In general, "closed under operation * on the set $\Sigma$" means that, if you apply operation * (in this case, taking countable intersections) to elements of the set $\Sigma$ (in this case, the set is the $\sigma$-algebra of subsets of a given set $X$), then the result is still an element of $\Sigma$.
Another example which may be more familiar to you: a vector space is closed under addition (addition of vectors is still a vector)
More precisely, in this case, if $\Sigma$ is a $\sigma$-algebra of subsets of $X$, then if $\{A_i\}_{i=1}^\infty \subset \Sigma$, i.e. $A_1, A_2,\dots, A_n, \dots \in \Sigma$ then $\bigcap_{i=1}^\infty A_i = A_1 \cap A_2 \cap \dots \cap A_n \cap \dots \in \Sigma$.
As I said in a comment above, by allowing countable intersections you get finite intersections too. If $A_1,\dots,A_n \in \Sigma$, then because $X\in \Sigma$ too by definition of $\sigma$-algebra, then using the fact $\Sigma$ is closed under countable intersections, $A_1\cap \dots \cap A_n = A_1 \cap \dots \cap A_n \cap X \cap X \cap X \cap \dots \in \Sigma$.
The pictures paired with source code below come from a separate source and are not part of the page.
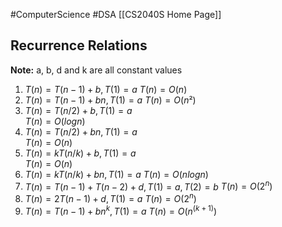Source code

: #ComputerScience #DSA 
[[CS2040S Home Page]]
## Recurrence Relations
**Note:** a, b, d and k are all constant values
1. $T(n) = T(n-1)+b, T(1) = a$ 
    $T(n) = O(n)$
2. $T(n) = T(n-1) + bn, T(1) = a$
    $T(n) = O(n²)$
3. $T(n) = T(n/2) + b, T(1) = a$  
    $T(n) = O( log n)$
4. $T(n) = T(n/2) + bn, T(1) = a$  
    $T(n) = O(n)$
5. $T(n) = kT(n/k) + b, T(1) = a$  
    $T(n) = O(n)$
6. $T(n) = kT(n/k) + bn, T(1) = a$
    $T(n) = O(n log n)$
7. $T(n) = T(n-1) + T(n-2) + d, T(1) = a, T(2) = b$
    $T(n) = O(2^n)$
8. $T(n) = 2T(n - 1) + d, T(1) = a$
	$T(n) = O(2^n)$
9. $T(n) = T(n-1) + b n^k, T(1) = a$ 
    $T(n) = O(n^{(k+1)})$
To answer to your addendum:
There seems to be a bit of confusion. If $X=\{x,y,z\}$, then $\mathcal{P}(X)=\{\emptyset,\{x\},\{y\},\{z\},\{x,y\},\{x,z\},\{y,z\},\{x,y,z\}\}$ is the power set of $X$, and a $\sigma$-algebra is a subset of the power set with some additional properties.
So, if $\Sigma=\{\emptyset,\{x\},\{y,z\},\{x,y,z\}\} \subset \mathcal{P}(X)$, then it is a $\sigma$-algebra of subsets of $X$.
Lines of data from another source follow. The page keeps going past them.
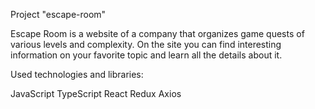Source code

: Project "escape-room"

Escape Room is a website of a company that organizes game quests of various levels and complexity. On the site you can find interesting information on your favorite topic and learn all the details about it.

Used technologies and libraries: 

JavaScript
TypeScript
React
Redux
Axios
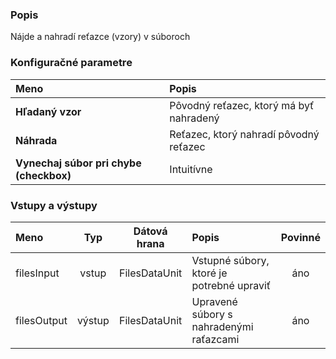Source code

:### Popis

Nájde a nahradí reťazce (vzory) v súboroch

### Konfiguračné parametre

| Meno | Popis |
|:----|:----|
|**Hľadaný vzor** | Pôvodný reťazec, ktorý má byť nahradený |
|**Náhrada** | Reťazec, ktorý nahradí pôvodný reťazec |
|**Vynechaj súbor pri chybe (checkbox)** | Intuitívne |

### Vstupy a výstupy

|Meno |Typ | Dátová hrana | Popis | Povinné |
|:--------|:------:|:------:|:-------------|:---------------------:|
|filesInput  |vstup| FilesDataUnit | Vstupné súbory, ktoré je potrebné upraviť |áno|
|filesOutput |výstup| FilesDataUnit | Upravené súbory s nahradenými raťazcami |áno|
To check item 2, what "closed under complementation" means is that, whenever $A\in \Sigma$, we have $A^c=X\setminus A \in \Sigma$. So, we check that for all four elements of $\Sigma$:
$\emptyset \in \Sigma \Rightarrow \{x,y,z\} \in \Sigma$.
$\{x\} \in \Sigma \Rightarrow \{y,z\} \in \Sigma$.
$\{y,z\} \in \Sigma \Rightarrow \{x\} \in \Sigma$.
$\{x,y,z\} \in \Sigma \Rightarrow \emptyset \in \Sigma$.
All these sentences are true, so item 2 is checked.
Also, as a side note, be careful, do not confuse $\emptyset$ with $\{\emptyset\}$.
Best Answer
The word 'countable' is the same as 'in bijection with the natural numbers' or 'in bijection with the integers.' There are infinitely many integers, so it's "bigger" than finite. But it's also somehow the smallest infinity.
A common case where this might come up is with respect to open and closed sets. A finite union of closed sets is closed. But an infinite union of closed sets might not be closed. For example, if we consider the sets $I_n = [\frac{1}{n}, 1 - \frac{1}{n}]$, then each $I_n$ is closed. But $\cup_{n \in \mathbb{N}} I_n = (0,1)$, an open set.
With respect to your De Morgan's law question: It is a fundamental fact that $A = B \iff A^c = B^c$, and that $(A^c)^c = A$. So they complemented your De Morgan's law to get that statement.
Finally - algebras and sigma algebras are collections of sets. To be closed under finite intersections means that taking any number of finite intersections of elements of the algebra yields an element (another set) that is in the algebra. But maybe this isn't true for an infinite intersection, etc.